CONSEGNA: Nel brano da leggere, con quali mezzi l'A. teneva unite le 13 colonie? Elencali tutti.

BRANO DA LEGGERE:

********************

Del resto, è da tener conto che queste idee e questi sentimenti dell'A. si adattano perfettamente alle condizioni di fatto dell'America d'allora: 13 colonie, distinte e lontane l'una dall'altra. L'A., poi, è un artista politico. Tenere unite queste 13 colonie, ora con una parola furba o doppia, lasciata cadere al momento giusto, ora con una concessione inaspettata, ora con un discorso sentimentale: questo era un giuoco che gli piaceva. Temperamento eminentemente politico e parlamentare, egli prende gusto a manovrare tra le fazioni, a cimentarsi con esse, vincendo gli uomini con l'arma delle loro stesse debolezze. A questo giuoco egli si abbandona e non ha gusto se non per le soddisfazioni che da esso gli vengono o gli possono venire. Come a tutti i grandi statisti, la coerenza intellettuale gli importa poco. La storia gli disfa i principî generali? Ed egli ne trova dei nuovi. Egli domanda una riforma? Ebbene, quando gli viene accordata, non l'accetta: essa era per lui solo un pretesto d'agitazione. Gli Inglesi compresero esattamente l'ingegno e il "pravo volere" di quest'uomo. E volevano impiccarlo. Ma non osarono mai, tanto temevano le forze d'opinione pubblica che egli aveva sempre a disposizione, sottilmente ordite e lavorate.

********************

DATI FORNITI:
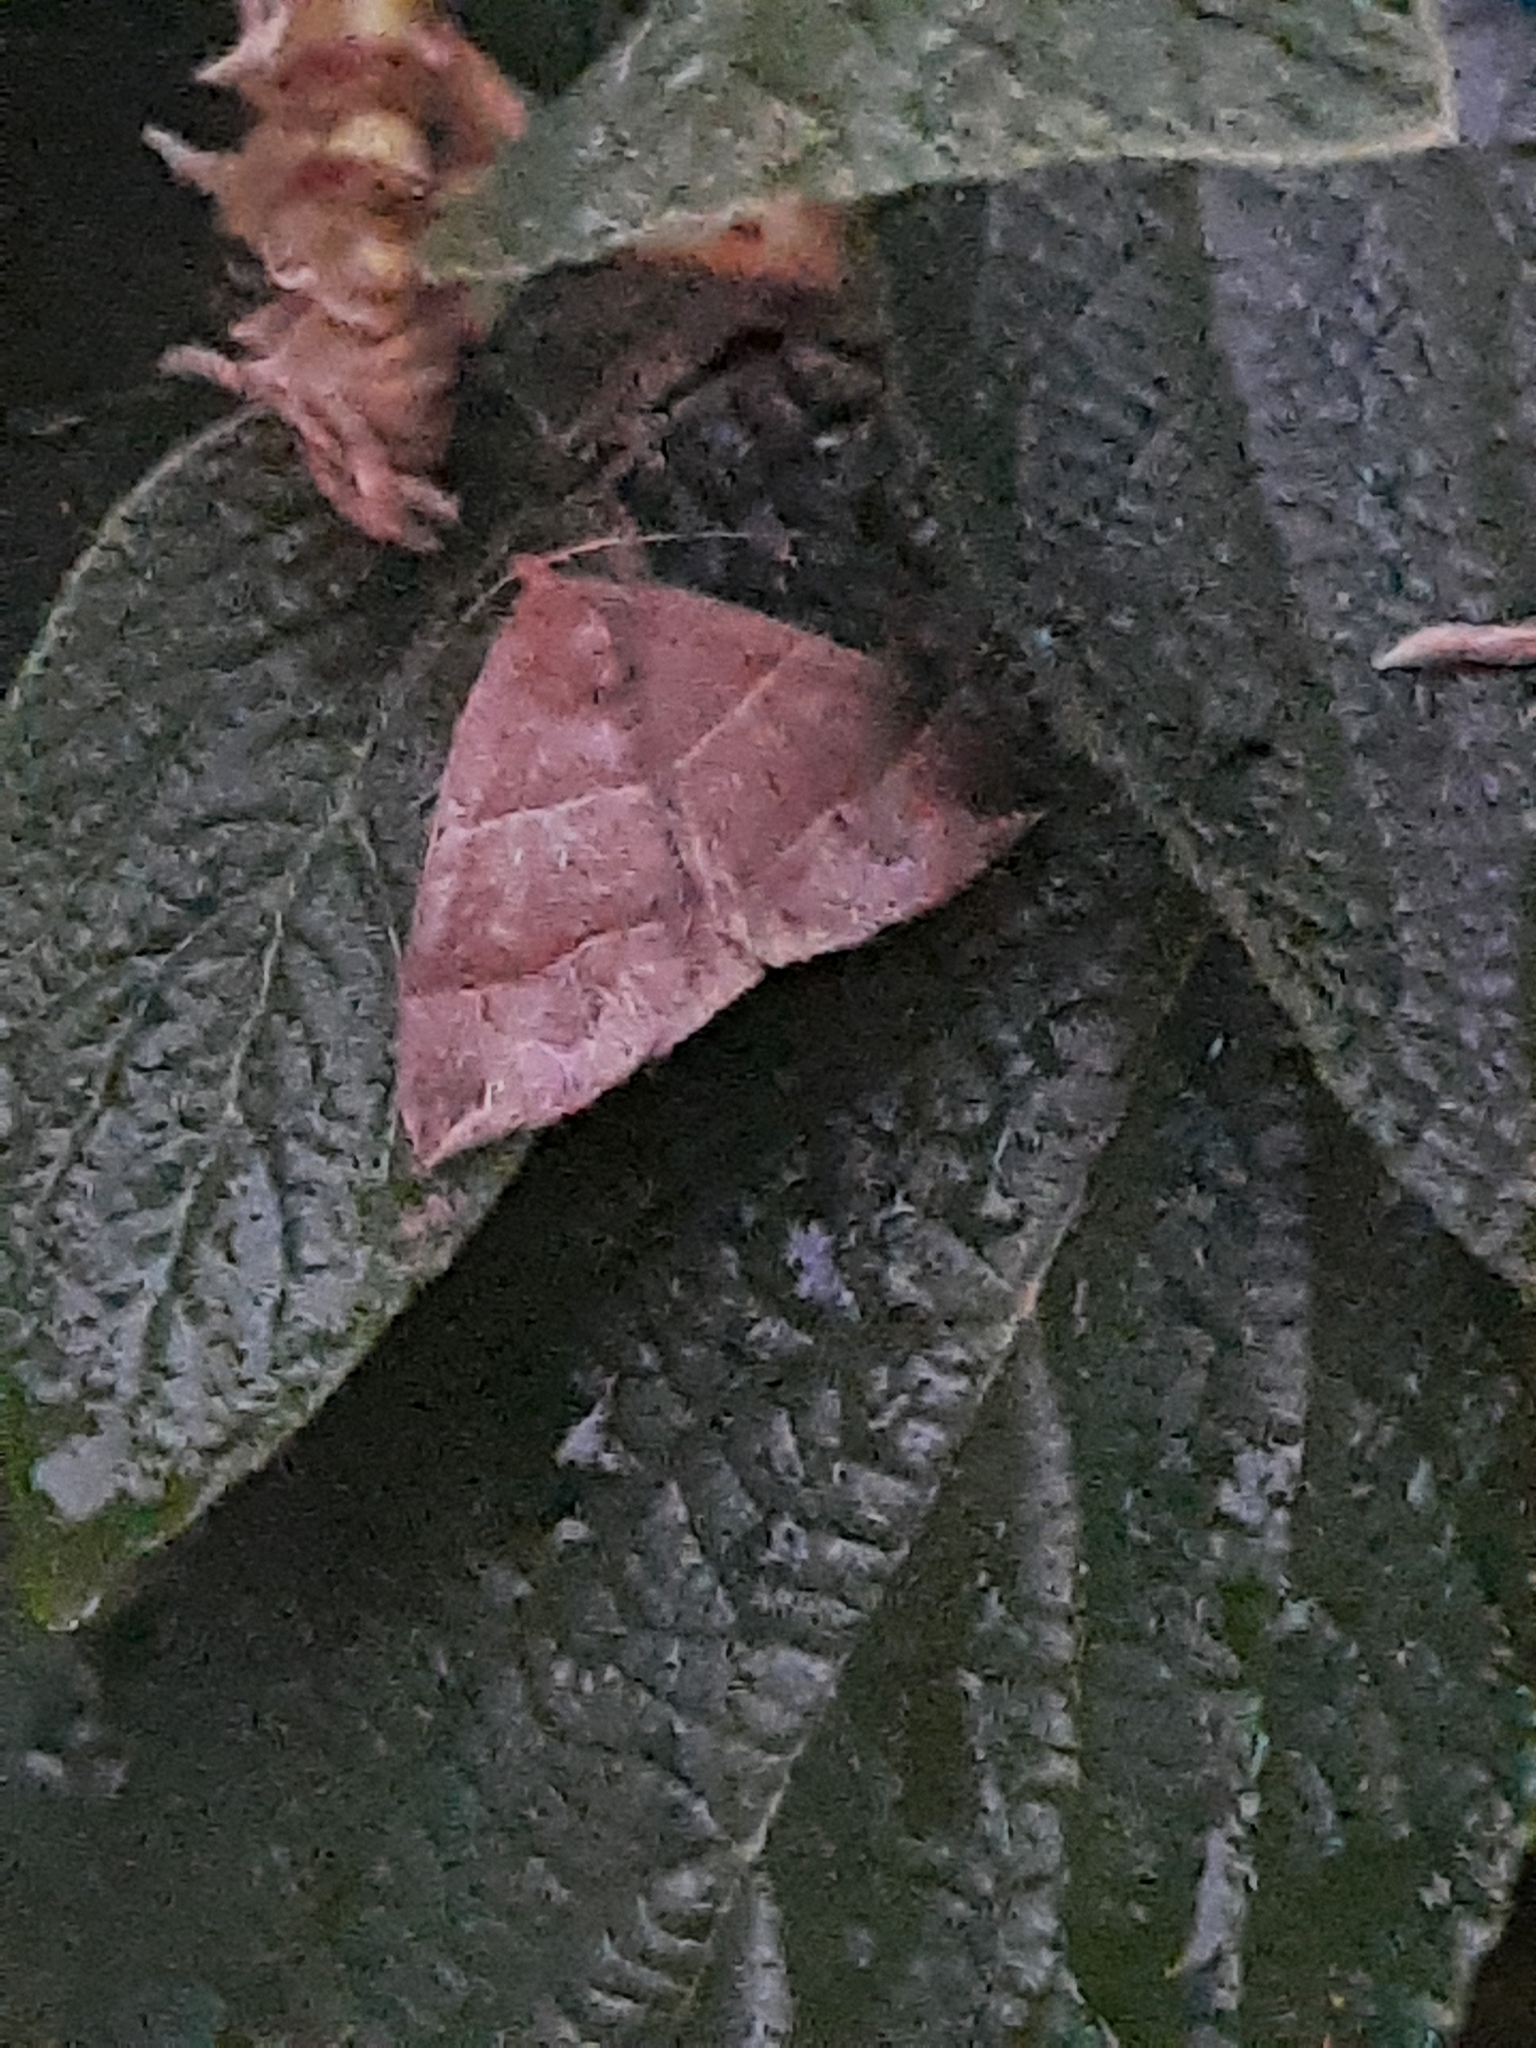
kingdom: Animalia
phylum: Arthropoda
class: Insecta
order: Lepidoptera
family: Erebidae
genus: Parallelia
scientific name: Parallelia bistriaris
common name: Maple looper moth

********************

RISPOSTA:
- una parola furba o doppia, lasciata cadere al momento giusto
- una concessione inaspettata
- un discorso sentimentale